Task: Transcribe every line of text in the records below without alteration, omitting the pictures from your answer.

──────── Extracted entries

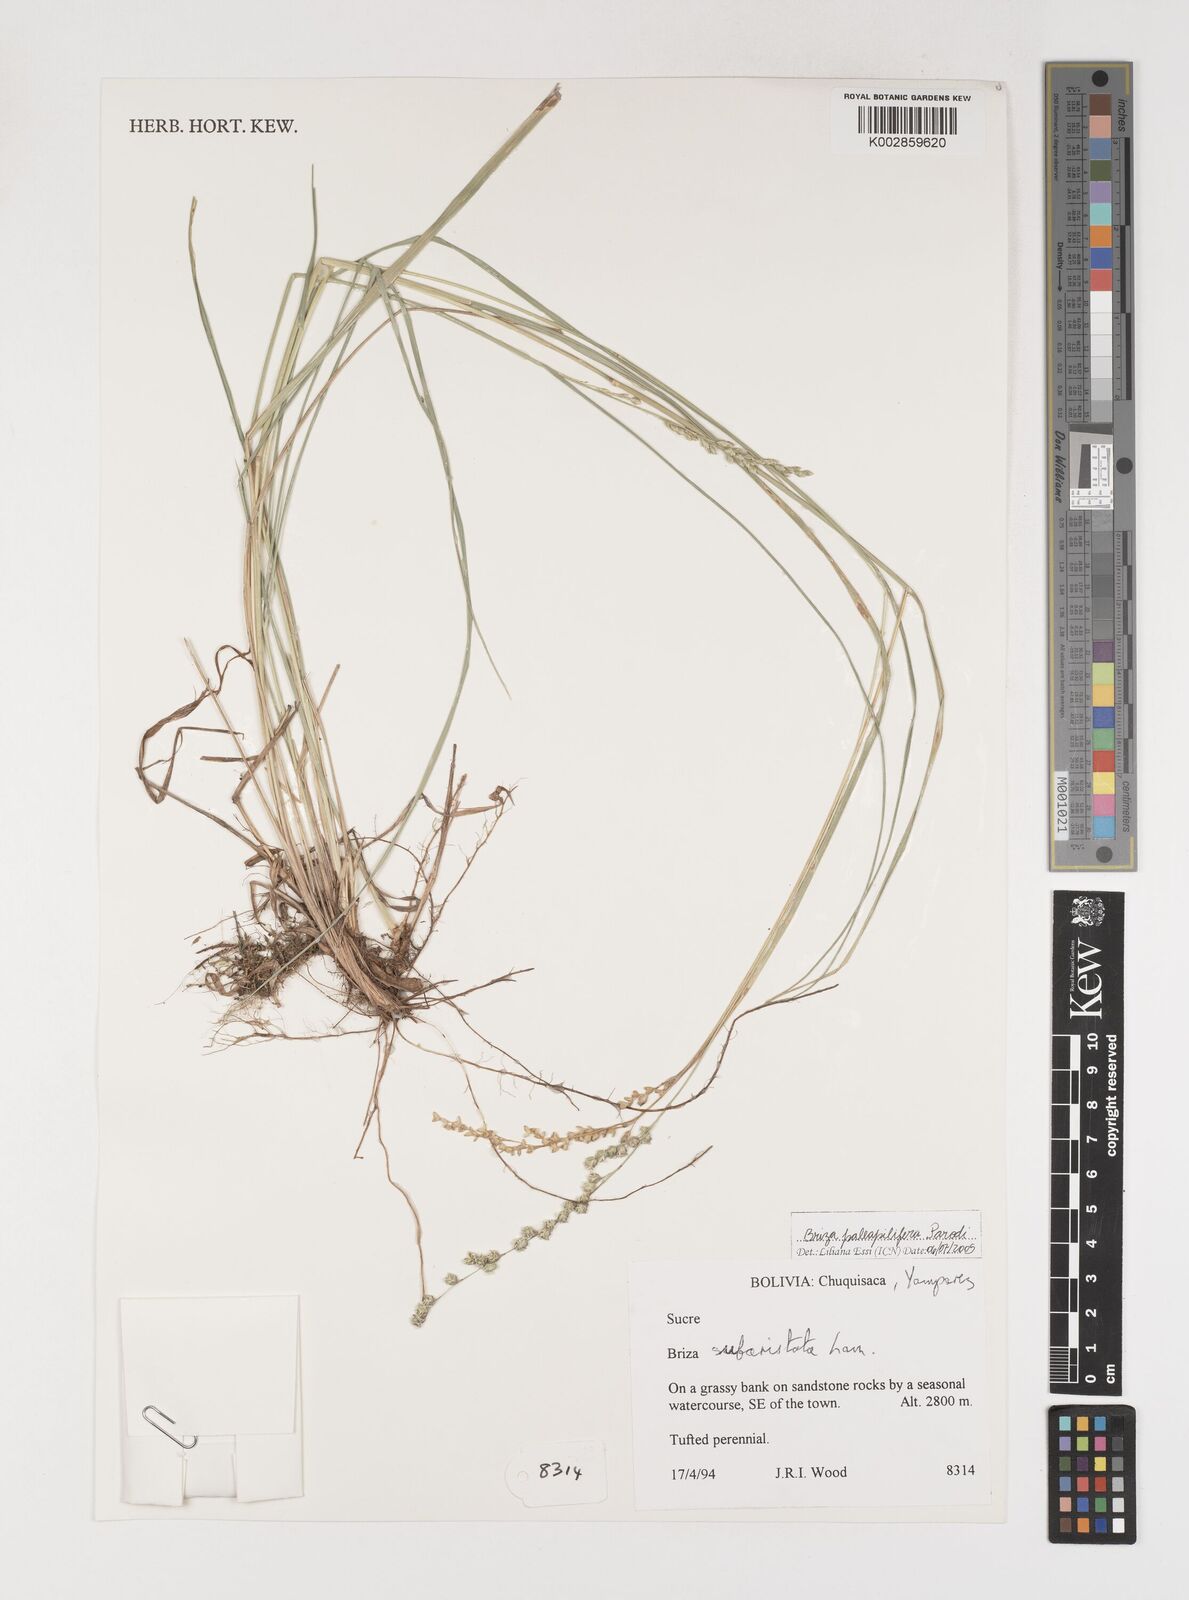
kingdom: Plantae
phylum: Tracheophyta
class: Liliopsida
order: Poales
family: Poaceae
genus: Chascolytrum
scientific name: Chascolytrum paleapiliferum
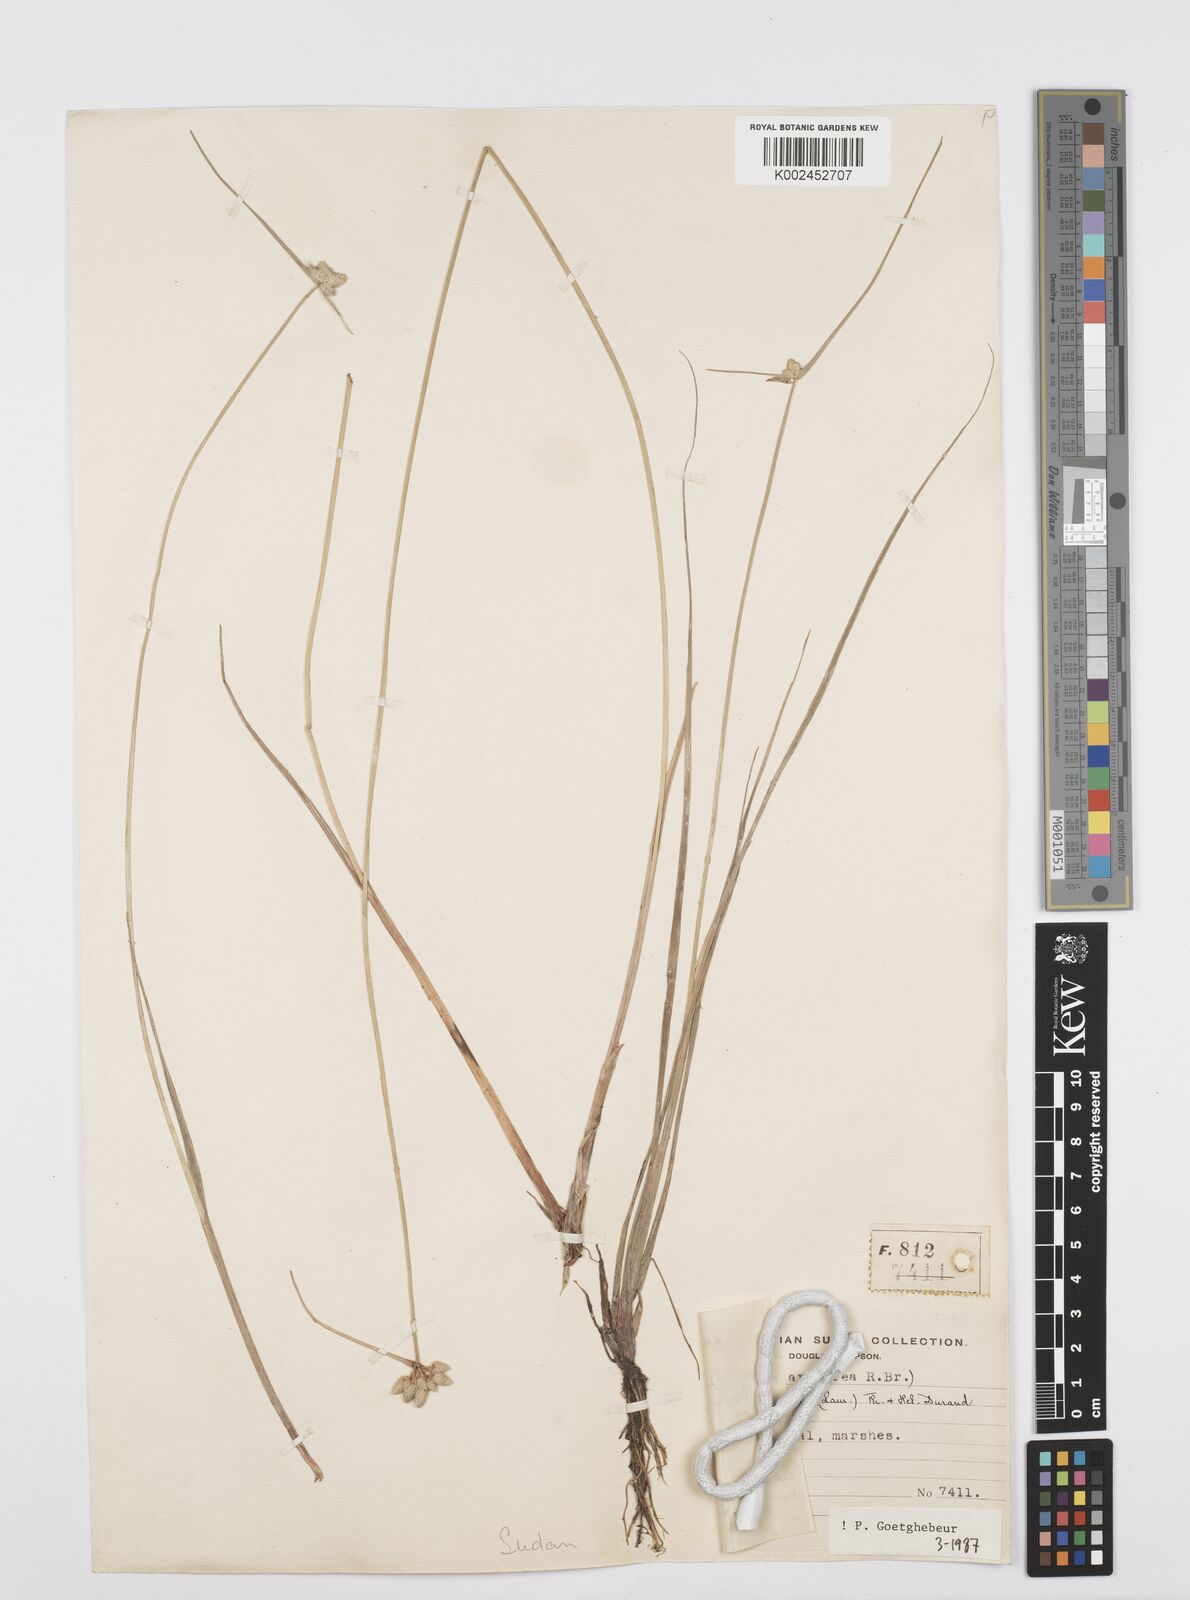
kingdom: Plantae
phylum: Tracheophyta
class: Liliopsida
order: Poales
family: Cyperaceae
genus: Cyperus
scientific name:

────────────────

Exercise answer:
kingdom: Plantae
phylum: Tracheophyta
class: Liliopsida
order: Poales
family: Poaceae
genus: Chascolytrum
scientific name: Chascolytrum paleapiliferum
kingdom: Plantae
phylum: Tracheophyta
class: Liliopsida
order: Poales
family: Cyperaceae
genus: Cyperus
scientific name:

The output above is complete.